David Andolfatto brought out the nut-jobs in a recent blog post questioning whether gold is money. His definition of money is anything that circulates widely as a means of payment and is accepted without discount in the extinguishment (I think I just made up a word) of debts.
David's definition embeds a concept that I want to highlight here: the importance of social institutions. The idea of acceptance has to do with how the receivers of the object of trade view its future tradeability. That was the important feature behind moving from a barter economy to a monetary economy - precious metals were way more tradeable than, say, tons of wool or barrels of fish. Similarly, deposit receipts are more tradeable than precious metals.
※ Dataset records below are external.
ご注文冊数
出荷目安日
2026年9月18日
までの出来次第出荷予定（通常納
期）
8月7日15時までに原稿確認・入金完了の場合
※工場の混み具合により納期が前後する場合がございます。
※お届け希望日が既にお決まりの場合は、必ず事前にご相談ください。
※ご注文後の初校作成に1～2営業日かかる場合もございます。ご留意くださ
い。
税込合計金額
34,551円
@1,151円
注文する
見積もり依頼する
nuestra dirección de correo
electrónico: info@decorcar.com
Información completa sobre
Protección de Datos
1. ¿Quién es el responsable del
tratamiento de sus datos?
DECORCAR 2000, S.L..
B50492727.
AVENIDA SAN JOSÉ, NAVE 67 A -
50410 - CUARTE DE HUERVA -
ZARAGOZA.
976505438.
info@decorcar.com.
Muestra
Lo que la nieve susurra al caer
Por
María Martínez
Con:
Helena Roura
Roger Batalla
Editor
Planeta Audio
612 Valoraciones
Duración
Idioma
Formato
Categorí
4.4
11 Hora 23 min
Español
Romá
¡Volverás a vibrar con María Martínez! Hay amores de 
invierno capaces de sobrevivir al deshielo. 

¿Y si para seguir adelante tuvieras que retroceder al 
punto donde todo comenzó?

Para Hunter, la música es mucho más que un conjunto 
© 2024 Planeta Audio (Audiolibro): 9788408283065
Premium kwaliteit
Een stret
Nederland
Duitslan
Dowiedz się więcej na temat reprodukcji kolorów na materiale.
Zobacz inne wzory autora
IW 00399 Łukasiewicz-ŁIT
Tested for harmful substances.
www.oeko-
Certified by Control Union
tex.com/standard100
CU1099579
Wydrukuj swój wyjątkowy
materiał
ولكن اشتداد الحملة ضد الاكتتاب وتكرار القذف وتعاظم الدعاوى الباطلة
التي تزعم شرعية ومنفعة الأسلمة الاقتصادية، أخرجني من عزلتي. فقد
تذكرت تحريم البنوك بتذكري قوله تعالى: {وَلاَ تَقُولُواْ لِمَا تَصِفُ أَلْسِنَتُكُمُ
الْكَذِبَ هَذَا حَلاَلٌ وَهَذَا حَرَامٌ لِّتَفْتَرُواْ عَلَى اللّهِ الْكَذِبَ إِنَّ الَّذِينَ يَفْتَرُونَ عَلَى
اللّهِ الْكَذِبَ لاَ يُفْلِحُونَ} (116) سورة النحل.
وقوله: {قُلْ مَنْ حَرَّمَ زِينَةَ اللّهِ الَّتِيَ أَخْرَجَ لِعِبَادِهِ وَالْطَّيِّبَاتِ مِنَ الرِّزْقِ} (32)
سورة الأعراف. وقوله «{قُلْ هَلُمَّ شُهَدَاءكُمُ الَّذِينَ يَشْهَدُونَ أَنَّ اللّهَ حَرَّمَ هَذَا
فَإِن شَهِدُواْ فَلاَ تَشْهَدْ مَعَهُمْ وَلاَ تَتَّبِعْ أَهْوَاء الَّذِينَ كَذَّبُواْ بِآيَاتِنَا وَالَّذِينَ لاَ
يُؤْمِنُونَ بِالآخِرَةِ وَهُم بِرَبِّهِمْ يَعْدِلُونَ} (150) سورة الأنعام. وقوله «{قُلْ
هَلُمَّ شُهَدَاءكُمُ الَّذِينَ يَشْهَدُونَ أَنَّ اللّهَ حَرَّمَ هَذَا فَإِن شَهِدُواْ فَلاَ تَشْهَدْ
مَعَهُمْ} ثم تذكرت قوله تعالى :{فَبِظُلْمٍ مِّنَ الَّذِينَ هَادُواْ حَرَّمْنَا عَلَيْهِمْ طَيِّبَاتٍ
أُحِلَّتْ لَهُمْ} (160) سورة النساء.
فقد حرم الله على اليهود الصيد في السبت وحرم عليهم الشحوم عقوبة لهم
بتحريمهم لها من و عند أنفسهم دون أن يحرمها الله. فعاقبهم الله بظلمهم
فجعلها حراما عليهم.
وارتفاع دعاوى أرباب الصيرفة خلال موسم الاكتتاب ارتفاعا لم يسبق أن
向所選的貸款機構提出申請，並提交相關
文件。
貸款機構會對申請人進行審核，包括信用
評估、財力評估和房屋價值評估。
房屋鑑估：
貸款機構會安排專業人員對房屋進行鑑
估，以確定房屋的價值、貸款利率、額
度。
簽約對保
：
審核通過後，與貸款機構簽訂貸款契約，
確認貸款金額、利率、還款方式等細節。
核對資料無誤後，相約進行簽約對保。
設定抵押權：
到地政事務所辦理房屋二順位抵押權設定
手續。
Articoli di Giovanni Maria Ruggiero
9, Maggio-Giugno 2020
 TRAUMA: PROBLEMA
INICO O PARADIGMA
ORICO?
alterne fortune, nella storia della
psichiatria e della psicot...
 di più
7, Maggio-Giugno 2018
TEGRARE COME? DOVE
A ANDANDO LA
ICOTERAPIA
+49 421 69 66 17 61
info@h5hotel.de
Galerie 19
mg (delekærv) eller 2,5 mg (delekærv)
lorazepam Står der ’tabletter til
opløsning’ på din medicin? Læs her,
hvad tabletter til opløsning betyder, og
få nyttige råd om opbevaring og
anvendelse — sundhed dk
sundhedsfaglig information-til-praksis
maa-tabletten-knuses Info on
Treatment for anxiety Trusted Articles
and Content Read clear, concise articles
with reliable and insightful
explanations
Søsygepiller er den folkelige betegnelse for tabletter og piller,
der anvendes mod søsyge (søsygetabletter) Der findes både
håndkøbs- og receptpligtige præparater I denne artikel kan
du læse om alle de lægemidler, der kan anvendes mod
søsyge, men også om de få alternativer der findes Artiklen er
Let's say you had a gold-backed dollar economy, such that one "dollar" referred to a specific weight of gold - 5 grains, for example. The exact measure is irrelevant, actually, so long as everyone knows what it is. In a dollar economy, deposit receipts would circulate as currency, so long as people general accept them for trade. I will accept dollar payment for my labor if I know, or reasonable am certain, that I can use the dollars to go trade for goods and services that I want.
In such an economy, gold would probably not be considered "money" because it would not circulate. You wouldn't pay for a fancy coffee with a few grains of gold. If you tried, people would think you're nutty bananas. Even though gold is the asset backing dollars it is not traded and is therefore not money - it's an asset backing money. Thus the value of goods and services can be measured in terms of dollars or gold, this is equivalent, but G&S can only be traded for dollars.
Think of it like this. Let's say you have U.S. dollars in your pocket and you go to Europe, where they trade in Euros (for the most part). Dollars in Europe aren't currency because you will not be able to go to stores and trade them for goods and services. You must first find a money changer (such as Thomas Cook) and exchange your dollars for Euros. This doesn't mean your dollars are valueless but they only have value in Europe because the money changer will give you Euros for them. Dollars are useful to money changers because, say, some Europeans will go to the money changer to get dollars before taking a trip to the U.S.
An object is currency, or money, because of tradeability. Tradeability is a social institution. Which is not to say that I wouldn't accept a few bricks of gold in exchange for my labor right now - but I might discount them a bit.